Stéphane Dedeyan a aussi l’avantage de bien connaitre le ministre de l’Économie. Il a été son bras droit chez Generali France entre 2014 et 2017. Puis, Éric Lombard l’avait choisi pour diriger CNP Assurances en 2021 lorsqu’il dirigeait la Caisse des Dépôts. Le cabinet du ministre assure qu’il ne se mêle pas de cette nomination et qu’il a signé une "lettre de déport" sur les nominations du patron de la CDC et de La Poste pour éviter tout conflit d’intérêt.
Entre Nathalie Collin et Stéphane Dedeyan, "ce sera le choix du service public ou de la trajectoire financière", résume un bon connaisseur de l’entreprise.
"Nous avons soutenu le rapprochement avec CNP Assurances pour développer l’offre commerciale de La Poste mais désormais il faut se concentrer sur le parcours client quels que soient les produits proposés", estime le représentant de la CFDT, en guise de soutien à Nathalie Collin.
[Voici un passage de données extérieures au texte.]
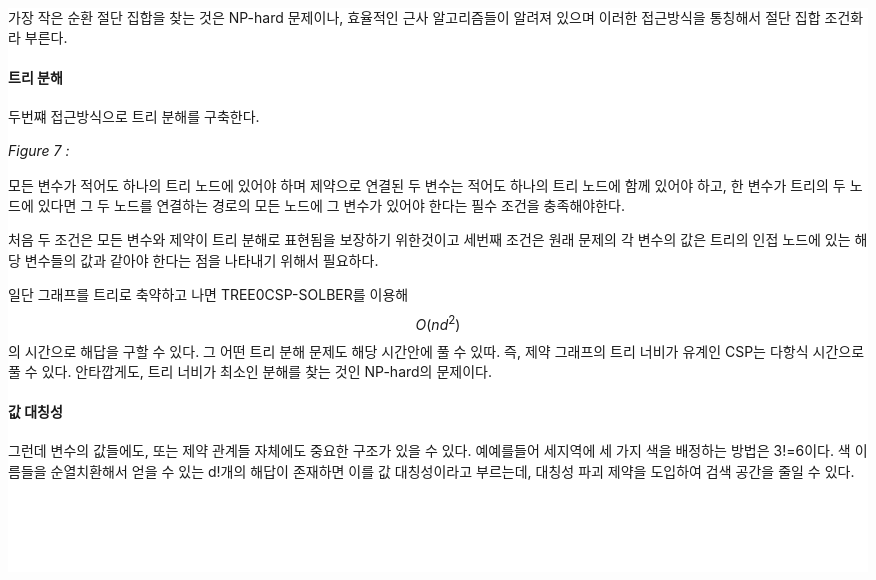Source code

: 가장 작은 순환 절단 집합을 찾는 것은 NP-hard 문제이나, 효율적인 근사 알고리즘들이 알려져 있으며 이러한 접근방식을 통칭해서 절단 집합 조건화라 부른다.

#### 트리 분해

두번쨰 접근방식으로 트리 분해를 구축한다. 

_Figure 7 :_

모든 변수가 적어도 하나의 트리 노드에 있어야 하며 제약으로 연결된 두 변수는 적어도 하나의 트리 노드에 함께 있어야 하고, 한 변수가 트리의 두 노드에 있다면 그 두 노드를 연결하는 경로의 모든 노드에 그 변수가 있어야 한다는 필수 조건을 충족해야한다.

처음 두 조건은 모든 변수와 제약이 트리 분해로 표현됨을 보장하기 위한것이고 세번째 조건은 원래 문제의 각 변수의 값은 트리의 인접 노드에 있는 해당 변수들의 값과 같아야 한다는 점을 나타내기 위해서 필요하다.

일단 그래프를 트리로 축약하고 나면 TREE0CSP-SOLBER를 이용해 $$O(nd^2)$$의 시간으로 해답을 구할 수 있다. 그 어떤 트리 분해 문제도 해당 시간안에 풀 수 있따. 즉, 제약 그래프의 트리 너비가 유계인 CSP는 다항식 시간으로 풀 수 있다. 안타깝게도, 트리 너비가 최소인 분해를 찾는 것인 NP-hard의 문제이다.

#### 값 대칭성

그런데 변수의 값들에도, 또는 제약 관계들 자체에도 중요한 구조가 있을 수 있다. 예예를들어 세지역에 세 가지 색을 배정하는 방법은 3!=6이다.  색 이름들을 순열치환해서 얻을 수 있는 d!개의 해답이 존재하면 이를 값 대칭성이라고 부르는데, 대칭성 파괴 제약을 도입하여 검색 공간을 줄일 수 있다.

<br><br>
---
Pas d'augmentation de salaire pour le prochain PDG
Le premier syndicat de La Poste s’agace aussi d’une autre polémique naissante autour de la rémunération du futur PDG. Les salaires des deux candidats internes sont supérieurs au plafond de 450.000 euros annuels, imposé dans toutes les entreprises publiques. "Les deux candidats pourraient conserver leur salaire", estime un proche de l’entreprise qui précise que cette limite n’est plus en vigueur. La Poste n’est plus soumise à cette loi depuis que la Caisse des Dépôts est devenue son actionnaire en 2021 à la place de l’État.
Celui de Stéphane Dedeyan s’élève à près de 600.000 euros et celui de Nathalie Collin, non public, est un peu inférieur. Mais cette idée n’ira pas loin.
"Il n’y a aucune raison de changer les règles existantes en matière de rémunération pour le PDG de La Poste", assure la Caisse des Dépôts à BFM Business.
Le salaire du directeur général est aussi plafonné à 450.000 euros annuels, tout comme celui de Bpifrance, Nicolas Dufourcq. Les deux candidats internes savent à quoi s’attendre.